Le but de la dissolution de l’Assemblée nationale prononcée le 9 juin par Emmanuel Macron continuera longtemps d’échapper tant aux constitutionnalistes qu’à l’ensemble des citoyens. Depuis, les médias bruissent de leçons de parlementarisme au pays du présidentialisme et de multiples comparaisons avec nos voisins européens.
Les partisans du parlementarisme ne peuvent que se réjouir d’entendre que la Constitution de la Ve République est suffisamment « plastique » pour s’adapter à la situation inédite que nous connaissons et que nombre de ses dispositions feront probablement l’objet de nouvelles interprétations. Si ce système peut fonctionner – et fonctionne effectivement – de façon parlementaire, cette pratique est nécessairement faussée en raison du rôle particulier que joue le président, notamment du fait de son élection au suffrage universel.
D’un côté, il fonctionne de façon parlementaire, car le pouvoir du président provient moins de ses prérogatives constitutionnelles – ses compétences propres sont limitées – que de l’existence d’une majorité dont il est le chef. Celle-ci soutient le président par docilité, et le gouvernement par fidélité envers ce même président. Que cette majorité ait un autre chef et c’est lui qui exercera l’essentiel du pouvoir, comme on l’a vu pendant les cohabitations.
Incarner l’unité nationale et la volonté générale
D’un autre côté, l’élection du président au suffrage universel vient fausser ce fonctionnement parlementaire. Certes, nombre d’Etats européens connaissent une telle élection qui ne confère pourtant pas la même prééminence au président et il n’y aurait donc rien d’intrinsèquement vicieux dans cette élection. Que ce soit en Autriche ou en Finlande, le président n’est pas pensé comme un organe puissant ni son élection justifiée par la nature des pouvoirs qui lui sont conférés. Dans ces deux systèmes, même si le président dispose du pouvoir de sanctionner la loi ou de dissoudre le Parlement, il a en réalité été pensé avant tout comme un chef d’Etat aux compétences modestes et non comme un chef de gouvernement, encore moins comme un colégislateur.
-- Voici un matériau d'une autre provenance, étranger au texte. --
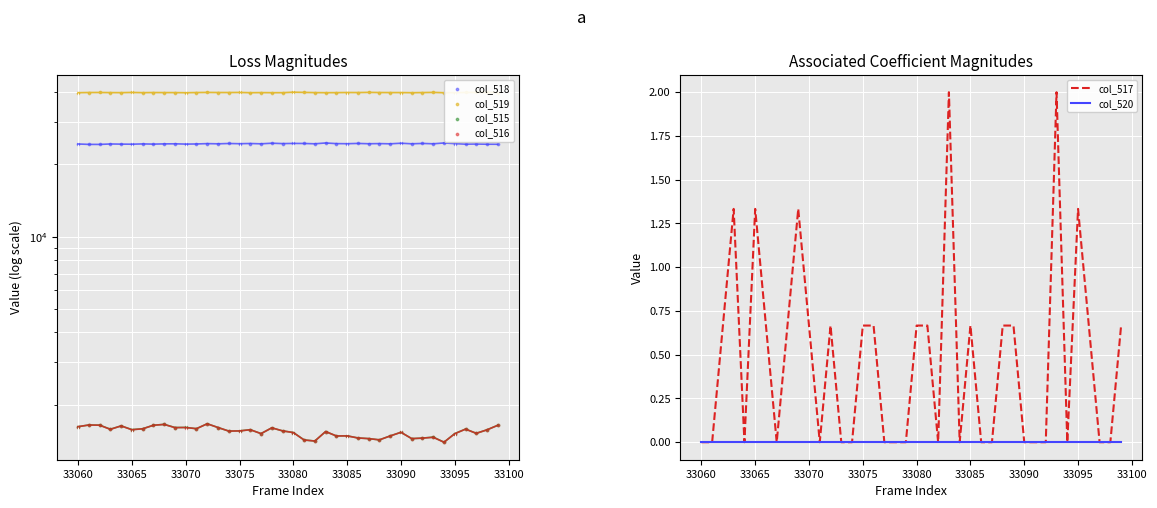

Is the value of col_515 at 33090 greater than the value of col_518 at 17?

No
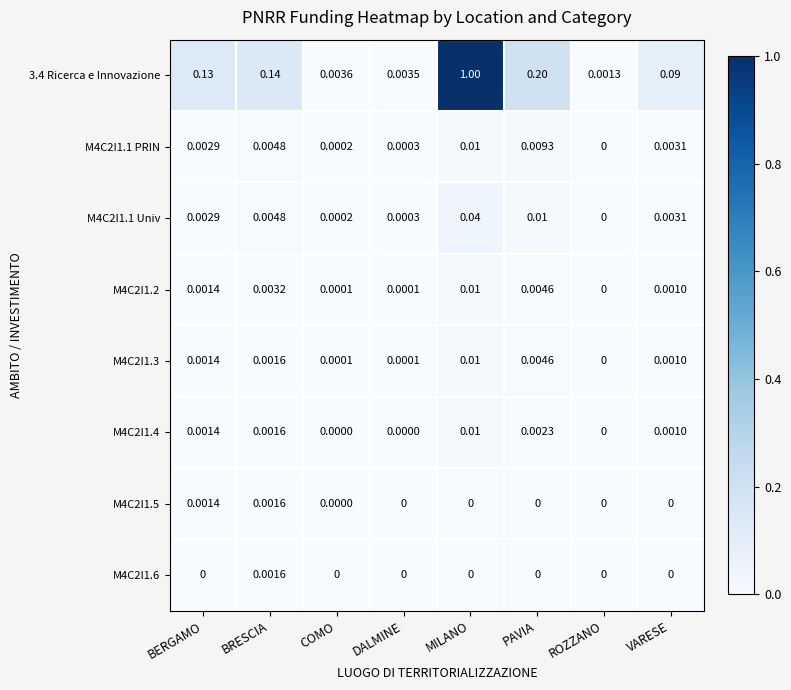

At which category does the chart reach its peak across all series?

MILANO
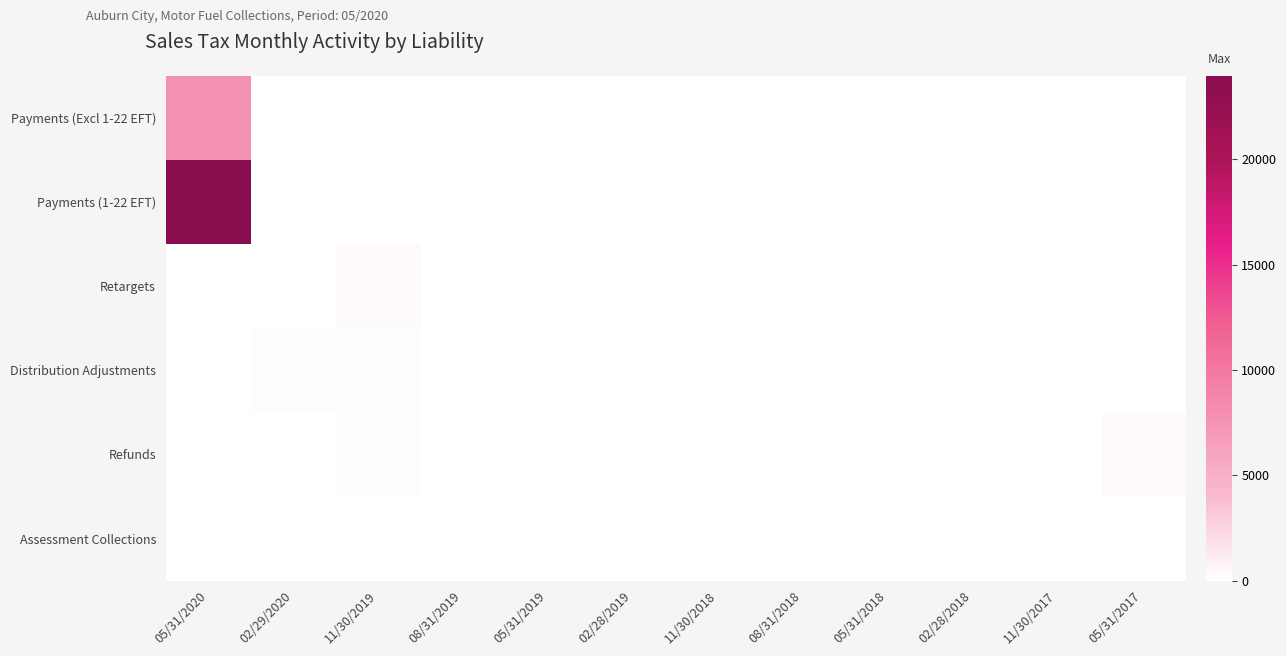

How many series are shown in this chart?

6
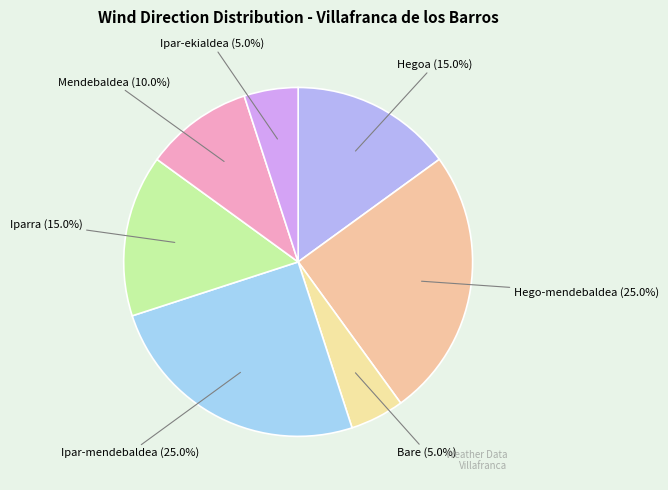

To the nearest percent, what is the difference between the Iparra and Hego-mendebaldea slice percentages?

10%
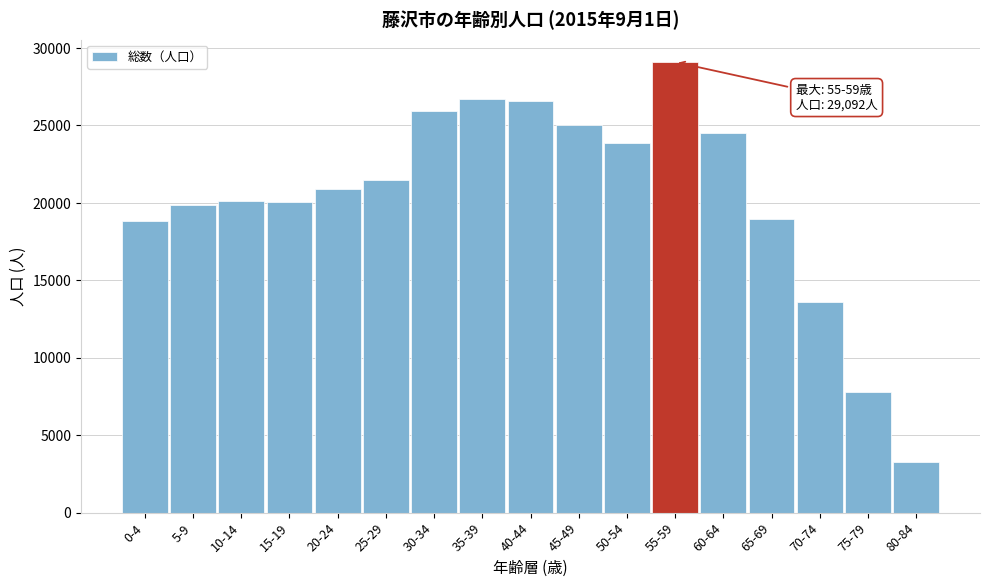

What is the difference between the second highest and minimum values?

23416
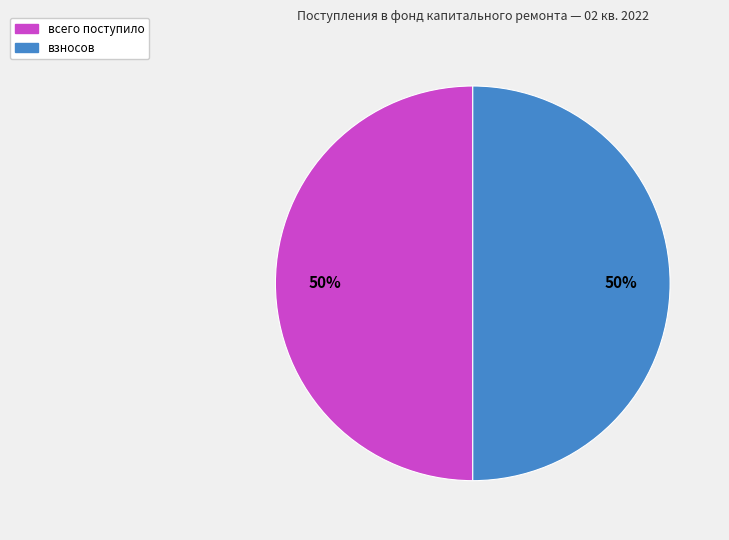

To the nearest percent, what is the average slice percentage?

50%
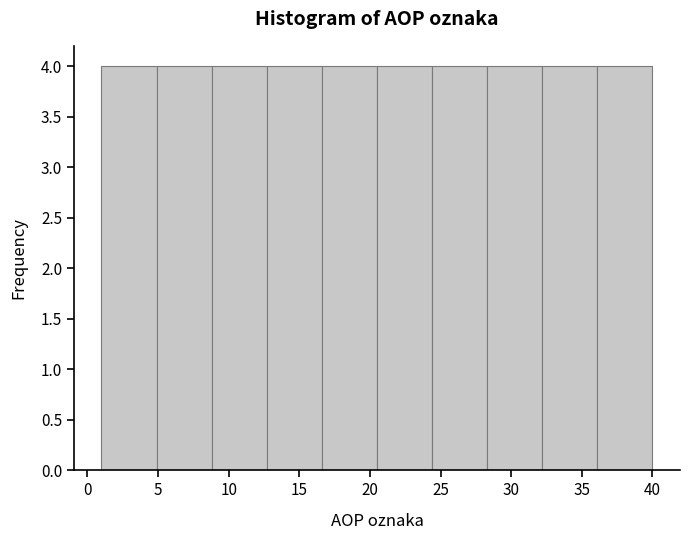

Reading left to right, list every bar in this chart as the range it spans on the x-axis followed by its height. Neither the bar edges nor the heights are printed on the chart, so give them approximately, as read against the axes.

1.0 to 4.9: 4
4.9 to 8.8: 4
8.8 to 12.7: 4
12.7 to 16.6: 4
16.6 to 20.5: 4
20.5 to 24.4: 4
24.4 to 28.3: 4
28.3 to 32.2: 4
32.2 to 36.1: 4
36.1 to 40.0: 4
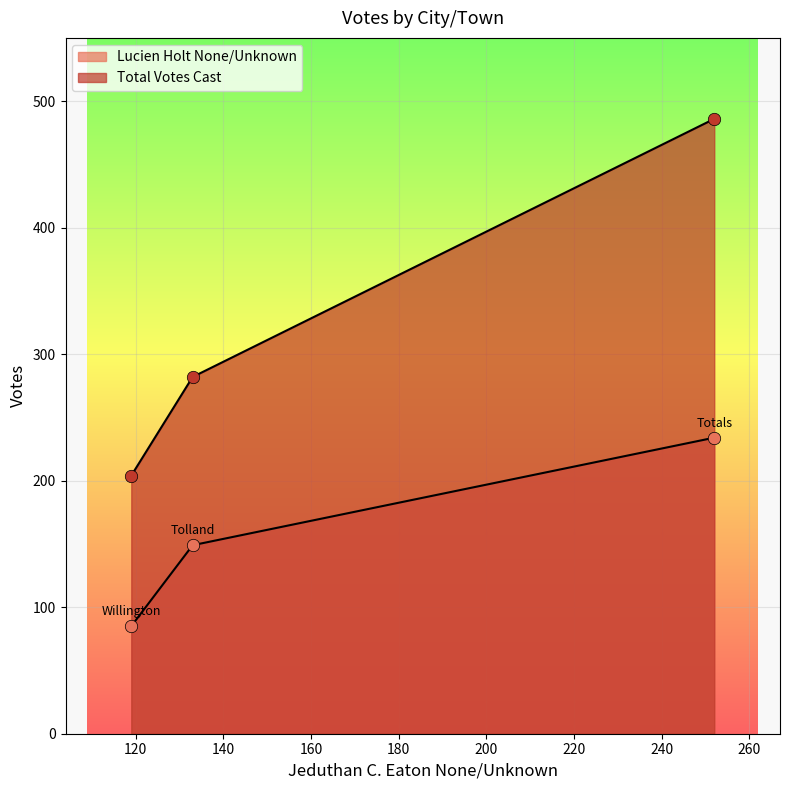

Which series contains the highest Y value?

Total Votes Cast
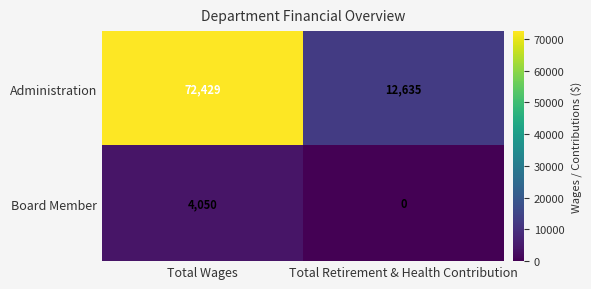

At Total Retirement & Health Contribution, list the series in order from smallest to largest.

Board Member, Administration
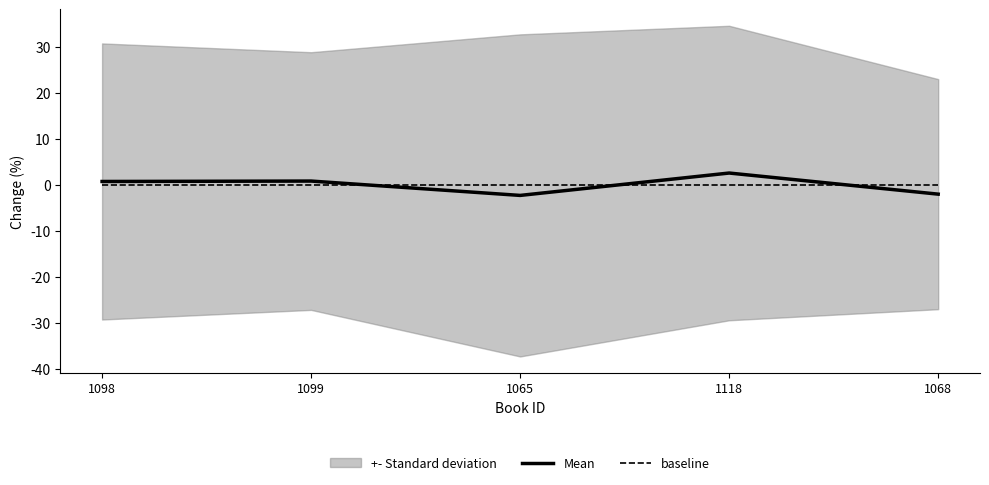

What is the total value across all series at 1118?

2.6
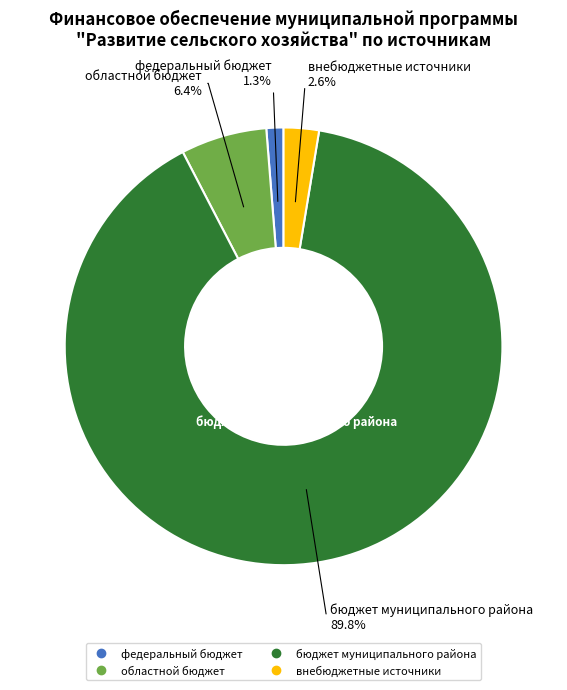

To the nearest percent, what is the average slice percentage?

25%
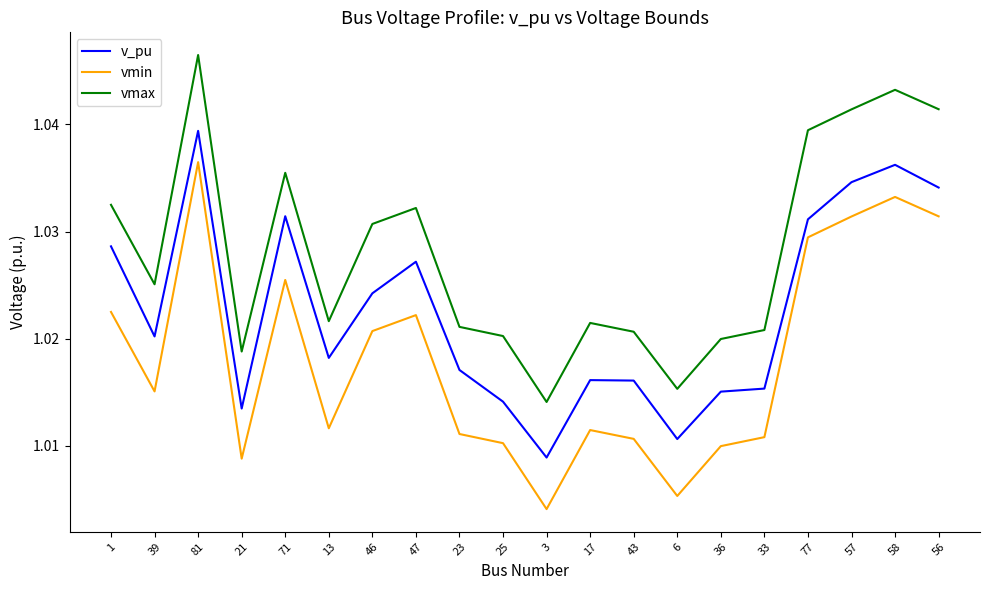

Which series changed the most between 81 and 56?

v_pu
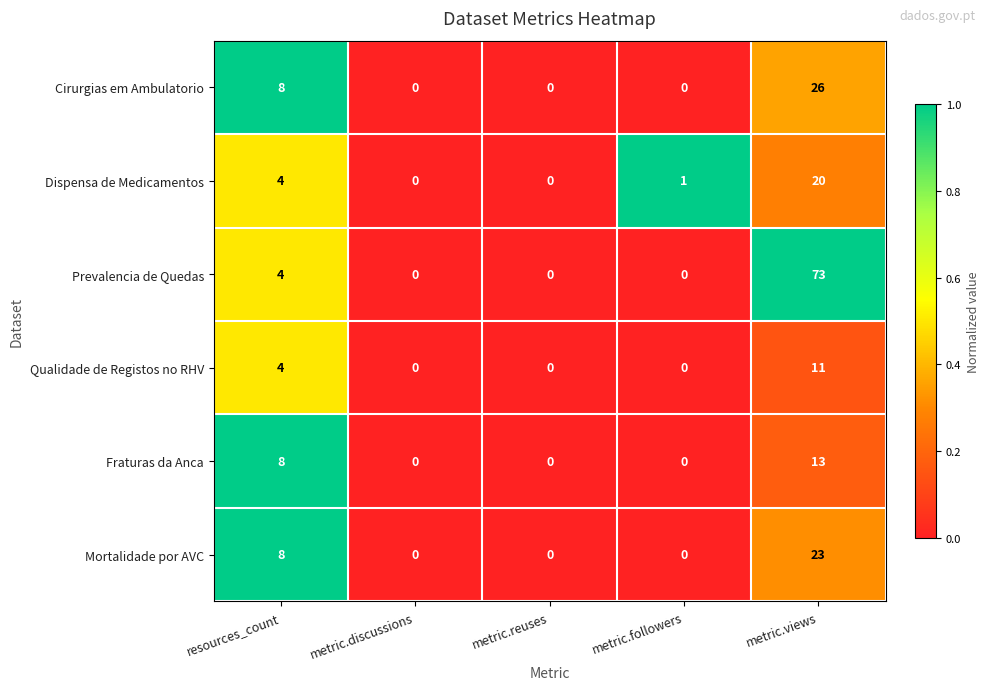

Which series has the largest range (max minus min)?

Prevalencia de Quedas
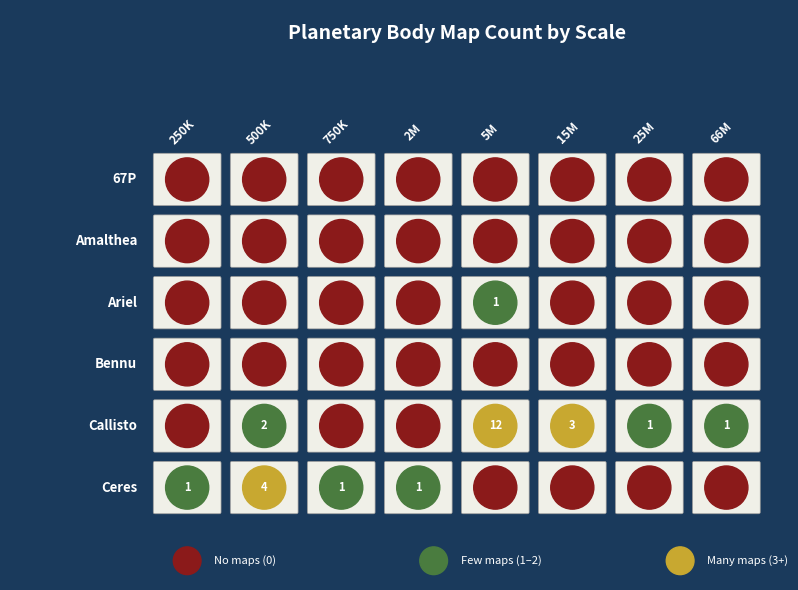

How many distinct data groups are displayed?

6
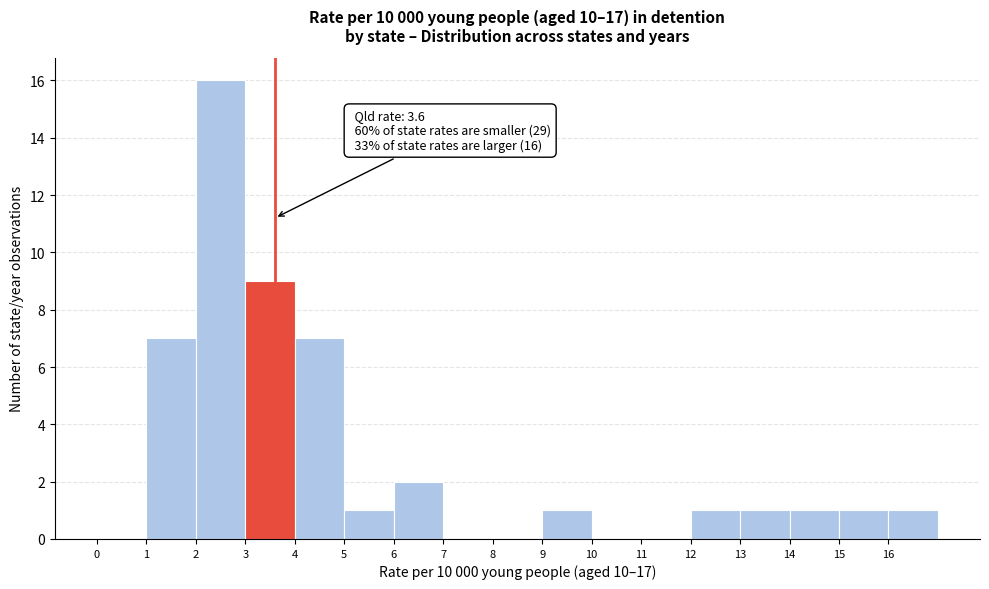

Which range on the x-axis has the tallest bar?

2 to 3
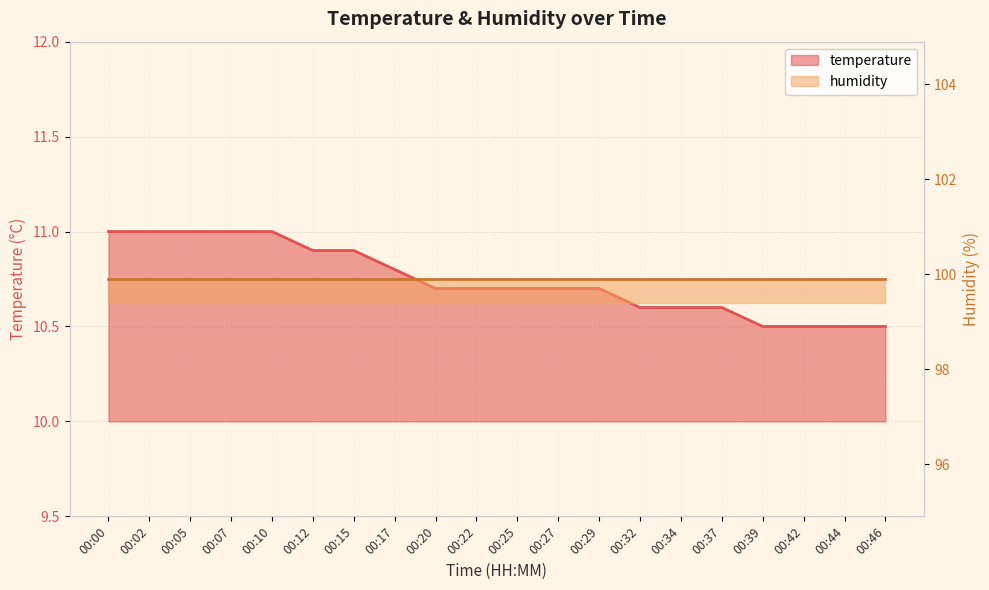

List the labels in order of value, smallest first.

00:39, 00:42, 00:44, 00:46, 00:32, 00:34, 00:37, 00:20, 00:22, 00:25, 00:27, 00:29, 00:17, 00:12, 00:15, 00:00, 00:02, 00:05, 00:07, 00:10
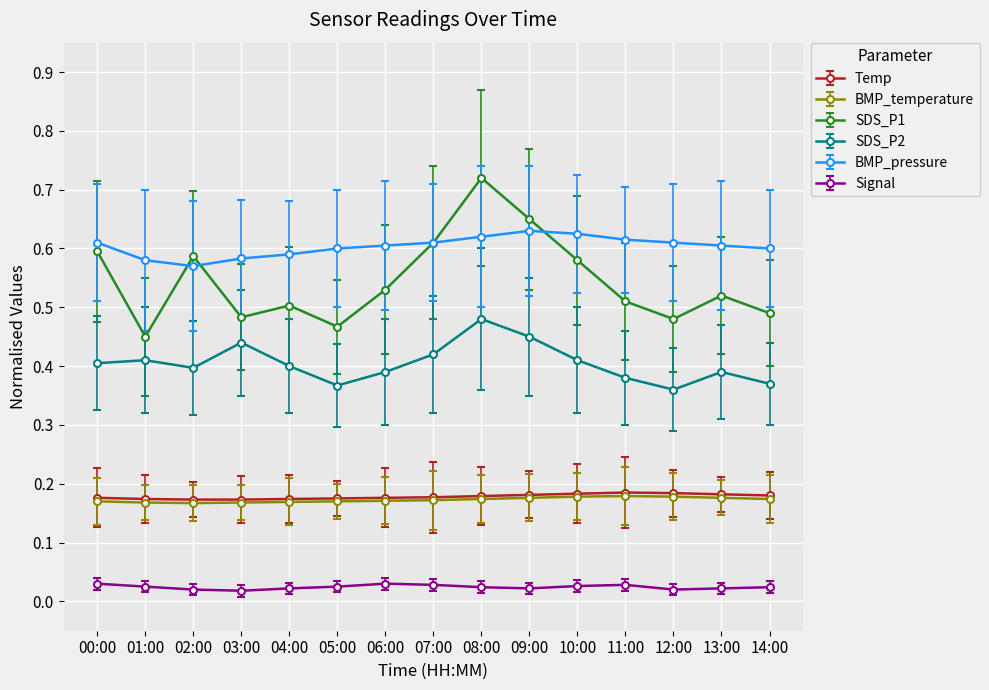

The value of SDS_P2 at 06:00 is 0.6. True or false?

False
De fait, ses attributions sont en pratique très limitées, de sorte que son élection répond non à une nécessité institutionnelle, mais à une nécessité symbolique. Au Portugal, le chef de l’Etat est lui aussi élu au suffrage universel, il dispose de pouvoirs équivalents à ceux du président français, mais les partis politiques ont toujours refusé d’en faire un chef politique et son élection n’obéit nullement à une logique partisane.